The backtick avoids ambiguity. There is no need for this behavior.
Please be careful with using raw markup in a web form like this. SourceForge expects MarkDown, which has enough similarities to reStructuredText that the markup will be interpreted/misinterpreted. Use MarkDown to quote any markup, and check that the result makes sense when rendered (use the preview function).
When you say, "There is no need for this behavior", what behavior do you mean, exactly?
It works fine for me. This input:
$ rst2pseudoxml.py<<'EOF'
a target _`__init__` in a paragraph
EOF
Produces this output:
<document source="<stdin>">
<paragraph>
a target
<target ids="init" names="__init__">
__init__
in a paragraph
The target name is __init__. The ID drops the underscores, for the reasons explained in docutils.nodes.Element and docutils.nodes.make_id, e.g.:
Docutils identifiers will conform to the regular expression [a-z](-?[a-z0-9]+)*. For CSS compatibility, identifiers (the "class"
and "id" attributes) should have no underscores, colons, or periods.
Hyphens may be used.
The generated HTML uses the id, so to link to it from outside, use
"name-of-the-document#init"
In the rST source of the same document, you link to it via the name, e.g., __init___
Docutils resolves the "reference name" and the above becomes a reference to the matching target:
Docutils XML: <reference name="__init__" refid="init">,
HTML: <a class="reference internal" href="#init">__init__</a>.
HTML5 id is specified to not contain spaces, but some browsers do support spaces nevertheless.
HTML5 does not specify why it disallows spaces. It should therefore allow spaces.
The same content item should have the same id independent of format (rst, html, pdf, ...)
How should a user target his content item, if every formatter chooses to modify his chosen id?
The id should not be changed.
Docutils should even keep spaces despite HTML5 disallowing them.

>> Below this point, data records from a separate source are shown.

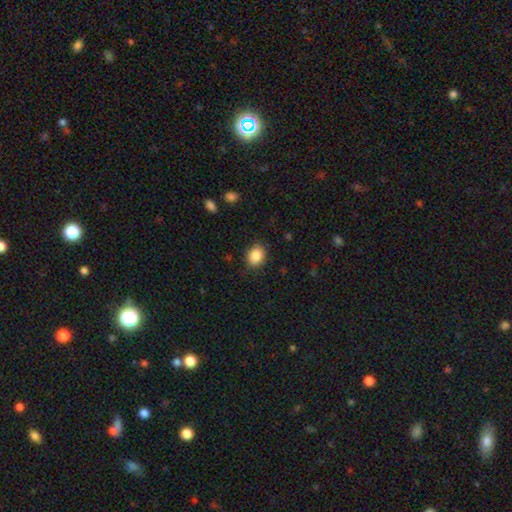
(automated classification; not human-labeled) Smooth or featured?
  - smooth: 87% *
  - star or artifact: 8%
  - featured or disk: 4%
How rounded?
  - in between: 59% *
  - round: 40%
  - cigar-shaped: 1%
Merging?
  - none: 86% *
  - minor disturbance: 10%
  - major disturbance: 3%
  - merger: 1%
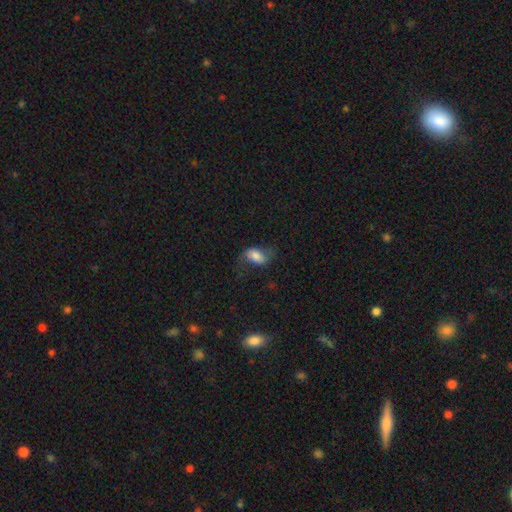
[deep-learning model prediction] This is likely a smooth galaxy (61%). How rounded: clearly in between (87%). Merging: possibly none (52%).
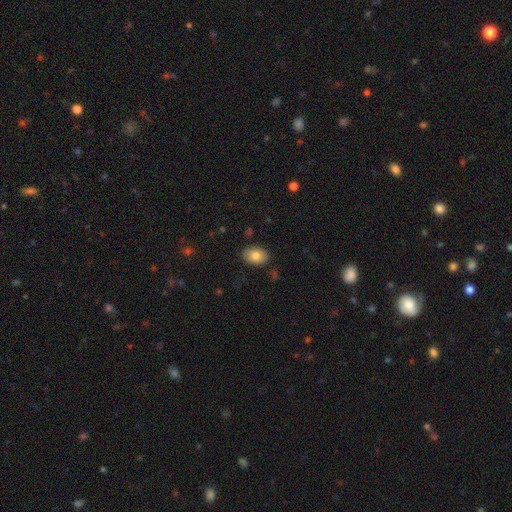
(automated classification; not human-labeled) smooth_or_featured: smooth (p=0.82) [alt: featured or disk p=0.11]
how_rounded: in between (p=0.84) [alt: round p=0.15]
merging: none (p=0.85) [alt: minor disturbance p=0.11]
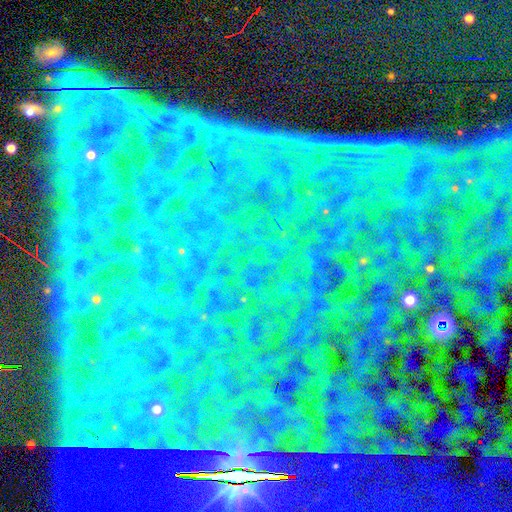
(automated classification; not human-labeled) This is clearly a star or artifact rather than a galaxy (86%).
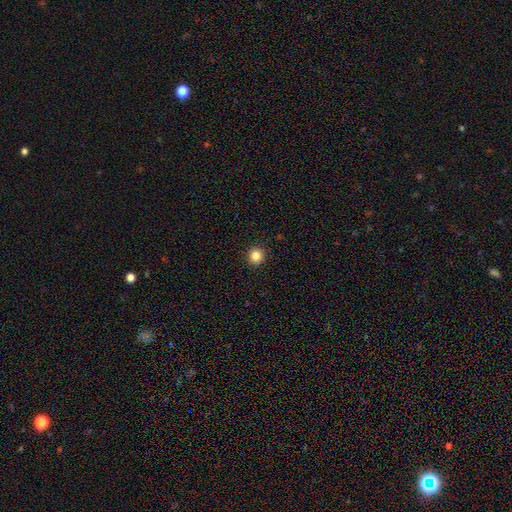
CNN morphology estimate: Smooth or featured? smooth (84%)
How rounded? round (92%)
Merging? none (93%)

If the user runs into a problem with a browser, he will change the id himself and know about it.
Maybe he converts to just pdf, anyway.
To summarize:
RST is not html and does not need restrictions from HTML (or CSS) altogether.
Docutils should develop in that direction.
Relaxing rules does not produce backward incompatibility, either.
Docutils doctree elements may have multiple ids and names.
In the reStructuredText source, only reference names_ are used for naming
elements as well as referring to them. IDs_ are only used in generated
documents.
Reference names_ may be auto-derived from the content (e.g. section
titles) or specified by the author via rST syntax (:name: option of
directives, content of hyperlink targets, label of footnotes or citations).
IDs_ are generated by Docutils (sometimes using names as base) when
parsing rST or in transformations.
How should a user target his content item, if every formatter chooses
to modify his chosen id?
Internal (rST source and included files/parent documents):
use the reference name. This works independent of the output format.
External:
HTML: Use the generated id (when unsure about the transformation of a
given name to id, look it up in the output).
LaTeX: Use the id as label (e.g. in \ref{}). This works only if the
external LaTeX source is combined with the Docutils-generated
LaTeX source (i.e. one must include the other or both included in a
common parent).
PDF: named destinations__ are currently not supported in PDFs
generated from Docutils-generated LaTeX.
The id is (currently) generated once and used unchanged by the writers.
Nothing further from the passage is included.